Tymczasem Bandera szukał nowych sponsorów. Przez krótki czas, na początku 1956, sponsorował go włoski wywiad wojskowy (SIFAR), zapewne nie rozumiejąc, że jego linie kontaktowe były spalone. BND, zachodnioniemiecki wywiad pod kierownictwem byłego gen. Wehrmachtu Reinharda Gehlena, nawiązał nowy kontakt z Banderą. To był naturalny związek. Podczas wojny starsi oficerowie Gehlena dowodzili, że ZSRR mógł zostać pokonany, gdyby tylko Niemcy właściwie zabiegały o względy jego różnych narodowości. Bandera wciąż posiadał ścieżki kontaktowe z Ukrainą i w marcu 1956 zaoferował je BND w zamian za pieniądze i broń. CIA ostrzegła Niemców zachodnich, że jest „przeciwko jakiejkolwiek operacyjnej współpracy z Banderą” zauważając – „jesteśmy przekonani, że wszystkie domniemane aktywa Bandery w CSRS, Polsce i na Ukrainie nie istnieją albo są nieefektywne. Zauważamy również gwałtowność i gruntowność sowieckich zestawień [z] jego dawnych operacji wskazujących na słaby poziom bezpieczeństwa w OUN/B”.

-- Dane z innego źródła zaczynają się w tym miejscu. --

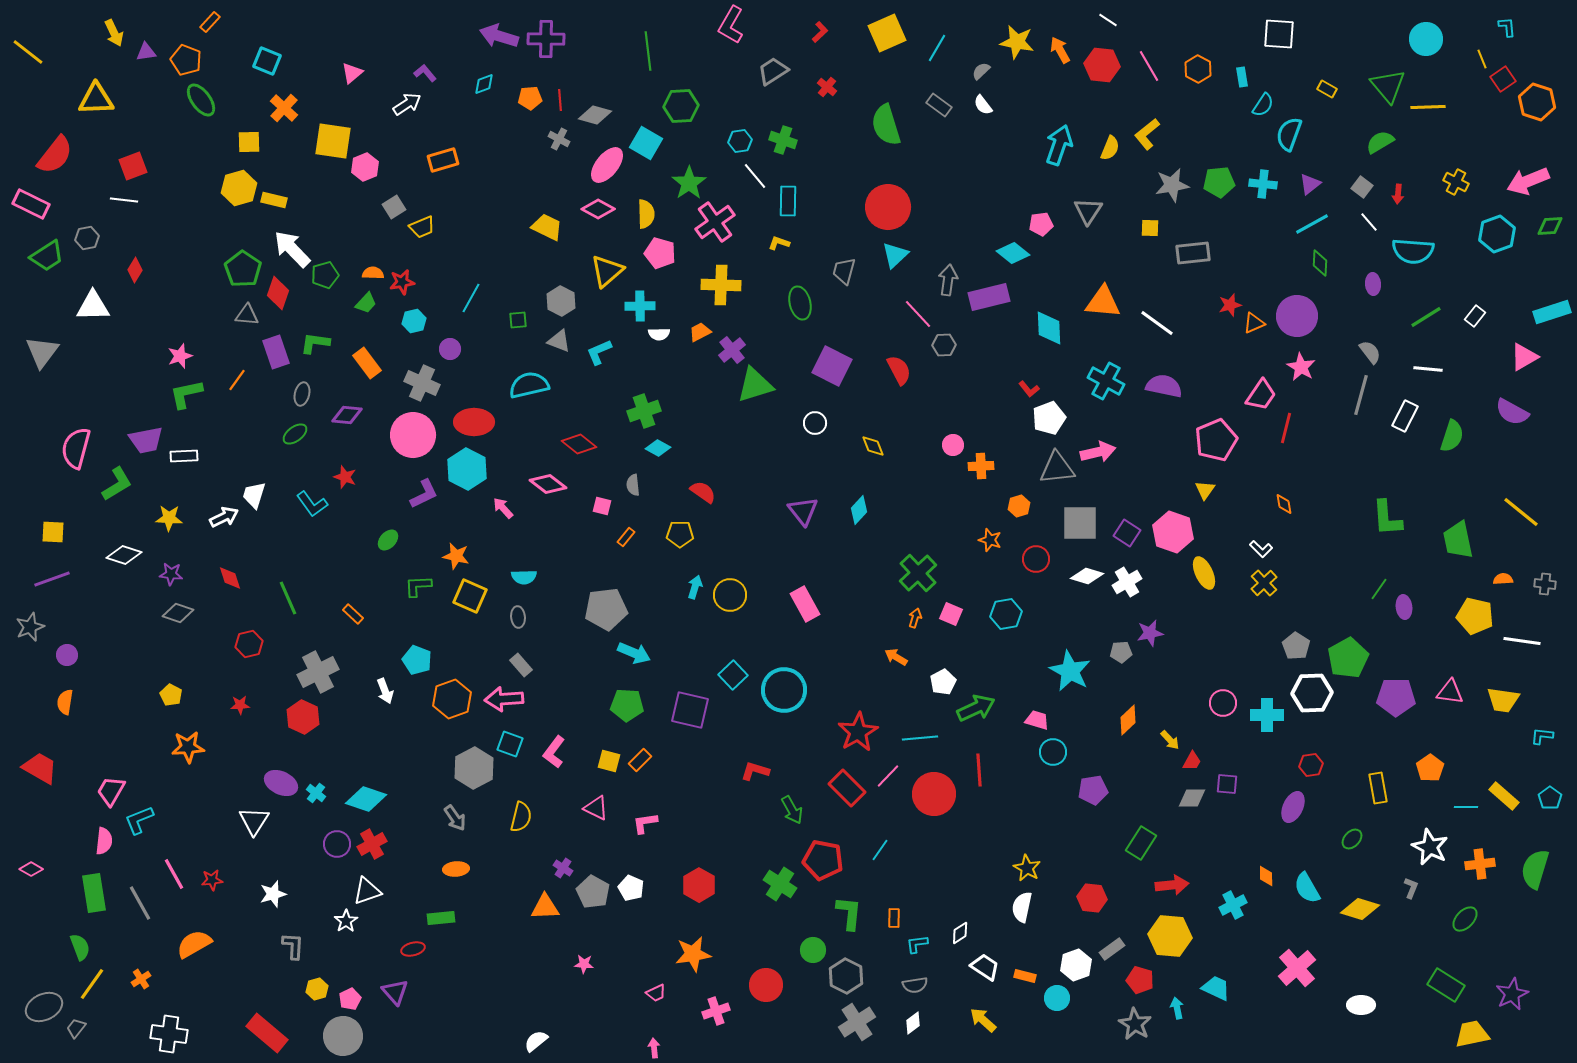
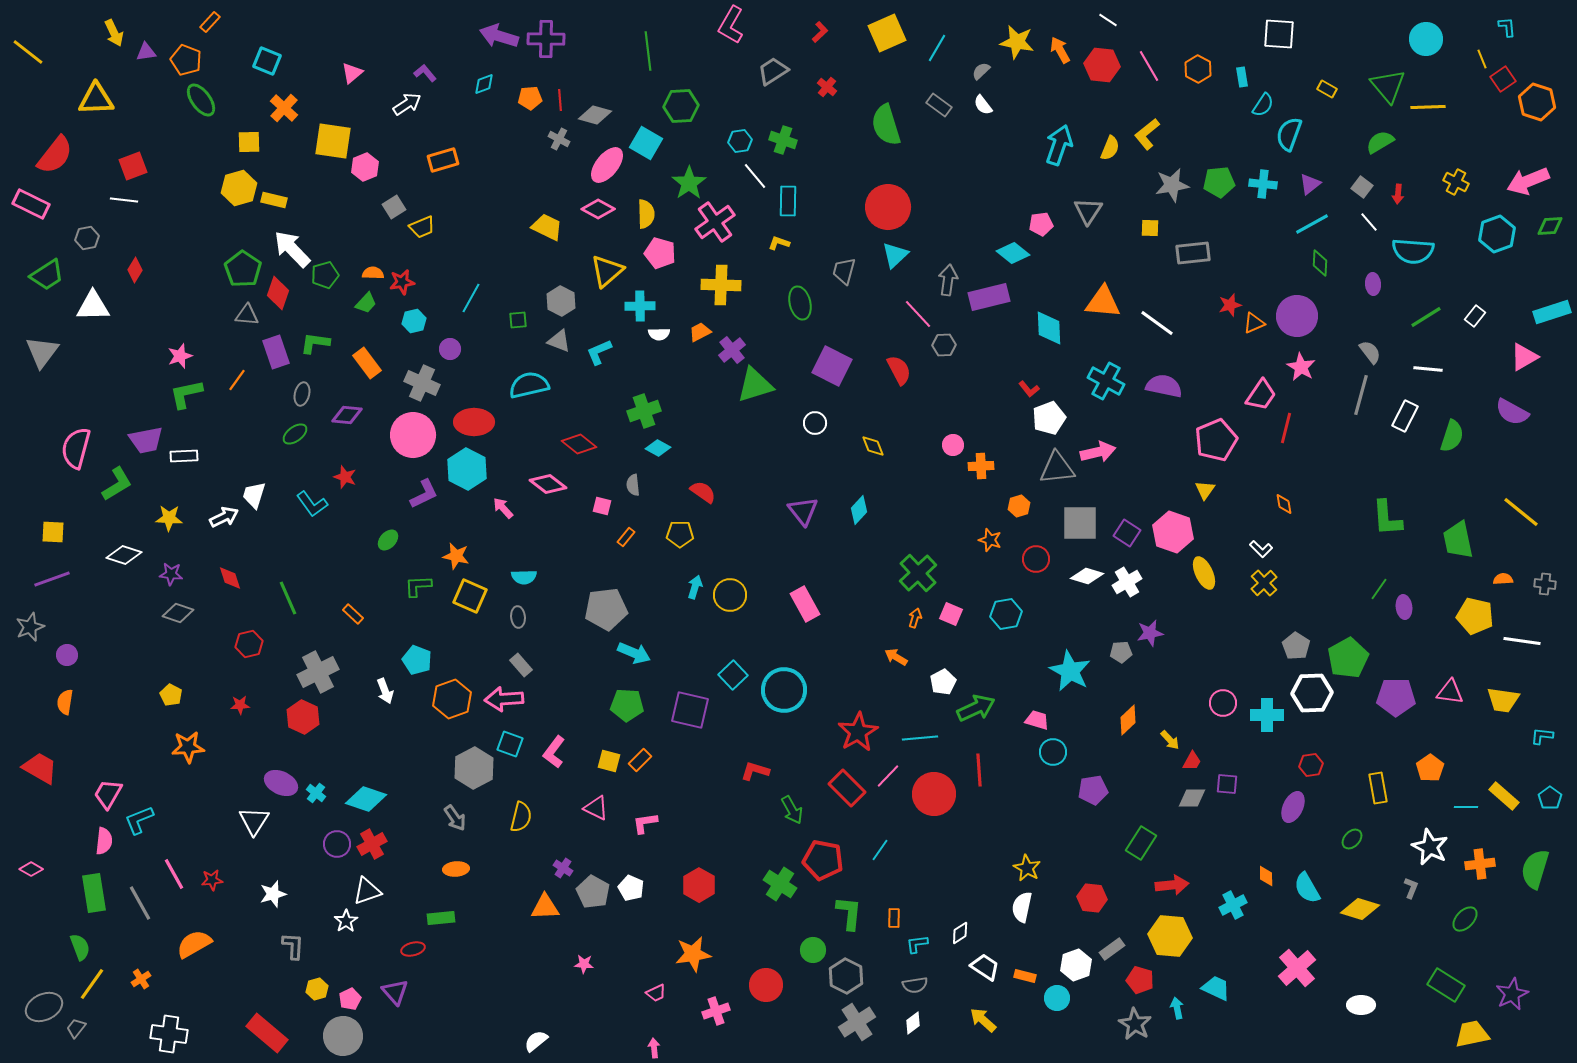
green trapezoid at (47, 256): moved 19 px down
pink trapezoid at (111, 791): moved 3 px left, 3 px down
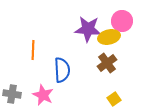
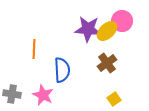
yellow ellipse: moved 2 px left, 6 px up; rotated 30 degrees counterclockwise
orange line: moved 1 px right, 1 px up
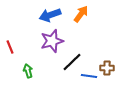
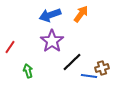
purple star: rotated 20 degrees counterclockwise
red line: rotated 56 degrees clockwise
brown cross: moved 5 px left; rotated 16 degrees counterclockwise
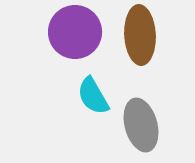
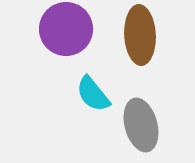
purple circle: moved 9 px left, 3 px up
cyan semicircle: moved 2 px up; rotated 9 degrees counterclockwise
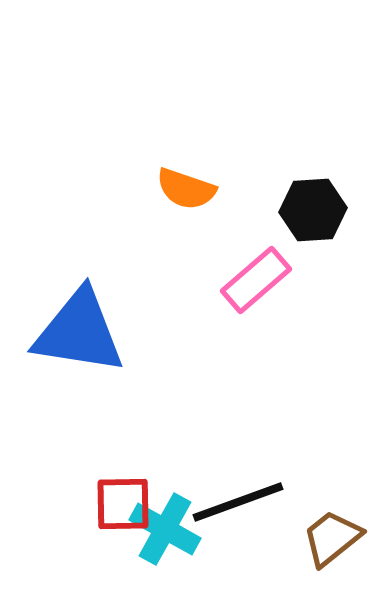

Bawarski rząd i policja krajowa w Monachium chciały przeprowadzić akcję przeciwko organizacji Bandery za szereg przestępstw – od fałszowania do porywania. Jednak Von Mende, teraz zachodnioniemiecki urzędnik rządowy, chronił go. Bandera przekazywał Von Mende polityczne raporty, które ten z kolei przekazywał do zachodnioniemieckiego Ministerstwa Spraw Zagranicznych. Von Mende, który wcześniej w rutynowy sposób interweniował w bawarskim rządzie w sprawie prawa zamieszkania dla Bandery i tym podobnych kwestiach, tym razem interweniował u bawarskich władz w sprawie „fałszywych paszportów i innej dokumentacji”. Dokładne rezultaty pomocy okazywanej przez Von Mendego nie są znane, wystarczy stwierdzić, że władze zostawiły Banderę w spokoju.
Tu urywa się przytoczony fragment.